[Page extract]
......
I recently delivered a service (ABAP OPEN SQL Optimization)
for a customer and the customer asked me: “What’s the upper limit of indexes
per table”. Three possible answers came immediately to my mind:

  1. 32767; since that was the technical limit on that DB.
  2. 42; since 42 is always a nice answer when asked for a figure.
  3. “IT DEPENDS”; since that answer is almost always correct.

I get this question on a regular basis, approximately once a
month. I immediately discarded 1.) since that’s written in the documentation and
a RTFM (Read The Fine Manual) would have been enough, but I thought the
customer wanted to know the practical upper limit not the technical upper
limit. So I was left with 2.) and 3.) and I decided for 2.). There were many
good old (grey haired) ABAP developers in the group so I thought it was save to
give this answer and then come to 3.).

 

This is what happened:

 

Customer: “What’s the upper limit of indexes per table”.
......
[Excerpted data]

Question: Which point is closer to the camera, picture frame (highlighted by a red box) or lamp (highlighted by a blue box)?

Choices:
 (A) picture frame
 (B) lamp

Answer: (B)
......
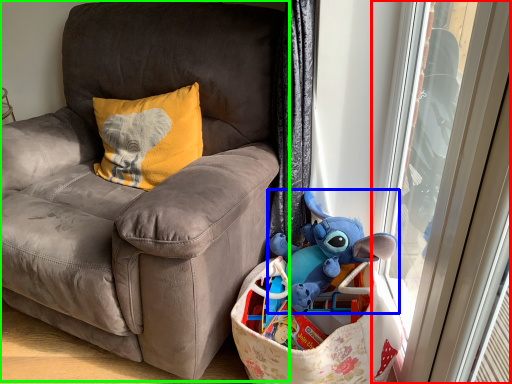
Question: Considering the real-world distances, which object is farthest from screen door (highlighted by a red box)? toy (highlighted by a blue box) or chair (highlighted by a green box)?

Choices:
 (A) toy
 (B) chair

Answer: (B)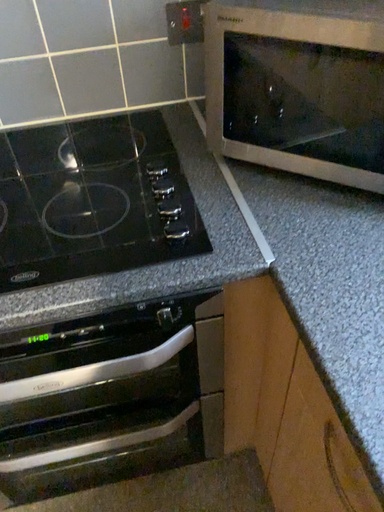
......
[Questions on the material]
1. Answer from the excerpt on ABAP index limits:
(a) What number is given as the technical limit of indexes per table on that DB?
(b) How often does the writer get this question?
(c) Which of the three answers did the writer decide to give first?
2. Resume the excerpt on ABAP index limits, starting after the customer's question that closes it.
The rows were drawn from a separate source and are unrelated to the text.

[Answers for each item]
1.
(a) 32767
(b) Approximately once a month
(c) 42 (answer 2)

2.
Me: “There is only one definite answer to this question: The upper limit of

indexes per table is 42!”

 

Nobody was laughing. Silence. Everybody was staring at me.
Obviously nobody knew The Hitchhiker's Guide to the Galaxy.

LEARNING: Never use 42 as an answer when people don’t know it.

Now my trouble was two-fold: Firstly I had to explain why I said 42

and next I had to explain that 42 is not the correct answer but “IT
DEPENDS”.

 

The nice thing about answer 3.) “IT DEPENDS” is that it is
almost always a correct answer. Always? No… of course it depends on the
question if “IT DEPENDS” is the correct answer… 😉 . The bad thing about this
answer is that you are supposed to explain on
what
it depends… .

 

So: The upper limit of indexes per table depends on

 

  • the type of the SQL and DML workload on the table
  • whether reading (SQL) or writing (DML) performance
    matters in your business processes
  • the columns in the indexes and the type of changes on
    these columns
  • your hardware, your cache size, your IO subsystem
  • and even more things

         

If you are really interested in indexes in detail I recommend reading
this book. In my book you will find a section on this topic as well.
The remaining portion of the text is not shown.